» Aim:
Can you transcribe the lines of the listing below, word for word, from the line containing "scientific name: Phalaris arundinacea" through the line containing "family: Cyperaceae", including both of those lines?

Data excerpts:
══════════════════════════════

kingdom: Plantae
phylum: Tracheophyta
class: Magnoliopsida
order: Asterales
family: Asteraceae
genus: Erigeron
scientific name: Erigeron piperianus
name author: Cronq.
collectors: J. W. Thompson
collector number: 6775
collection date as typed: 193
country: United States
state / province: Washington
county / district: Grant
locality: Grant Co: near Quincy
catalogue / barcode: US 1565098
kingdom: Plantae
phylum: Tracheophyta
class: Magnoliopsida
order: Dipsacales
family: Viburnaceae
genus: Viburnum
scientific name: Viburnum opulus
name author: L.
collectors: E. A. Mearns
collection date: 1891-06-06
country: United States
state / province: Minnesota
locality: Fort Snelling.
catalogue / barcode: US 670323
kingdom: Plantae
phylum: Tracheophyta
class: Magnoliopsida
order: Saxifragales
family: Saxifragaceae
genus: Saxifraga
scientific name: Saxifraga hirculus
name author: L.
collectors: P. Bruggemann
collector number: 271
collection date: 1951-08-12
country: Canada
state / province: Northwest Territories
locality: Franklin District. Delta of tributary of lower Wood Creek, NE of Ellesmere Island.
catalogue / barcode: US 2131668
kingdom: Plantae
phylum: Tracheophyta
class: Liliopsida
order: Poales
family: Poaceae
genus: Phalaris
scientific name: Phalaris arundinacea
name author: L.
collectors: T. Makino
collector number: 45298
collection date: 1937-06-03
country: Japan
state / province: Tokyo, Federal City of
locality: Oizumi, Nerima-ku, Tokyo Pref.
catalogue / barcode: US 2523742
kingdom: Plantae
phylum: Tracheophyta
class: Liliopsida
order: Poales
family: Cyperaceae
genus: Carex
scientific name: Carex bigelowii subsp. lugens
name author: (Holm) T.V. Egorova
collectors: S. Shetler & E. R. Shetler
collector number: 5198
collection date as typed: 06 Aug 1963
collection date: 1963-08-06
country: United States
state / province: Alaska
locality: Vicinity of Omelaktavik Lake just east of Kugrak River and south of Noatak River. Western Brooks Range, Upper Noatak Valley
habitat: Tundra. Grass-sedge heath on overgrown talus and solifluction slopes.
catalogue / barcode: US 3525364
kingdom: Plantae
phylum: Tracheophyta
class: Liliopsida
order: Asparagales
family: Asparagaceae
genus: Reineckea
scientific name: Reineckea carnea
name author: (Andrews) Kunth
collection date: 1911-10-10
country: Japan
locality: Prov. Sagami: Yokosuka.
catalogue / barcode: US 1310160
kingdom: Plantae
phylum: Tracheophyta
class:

══════════════════════════════

» Solution:
scientific name: Phalaris arundinacea
name author: L.
collectors: T. Makino
collector number: 45298
collection date: 1937-06-03
country: Japan
state / province: Tokyo, Federal City of
locality: Oizumi, Nerima-ku, Tokyo Pref.
catalogue / barcode: US 2523742
kingdom: Plantae
phylum: Tracheophyta
class: Liliopsida
order: Poales
family: Cyperaceae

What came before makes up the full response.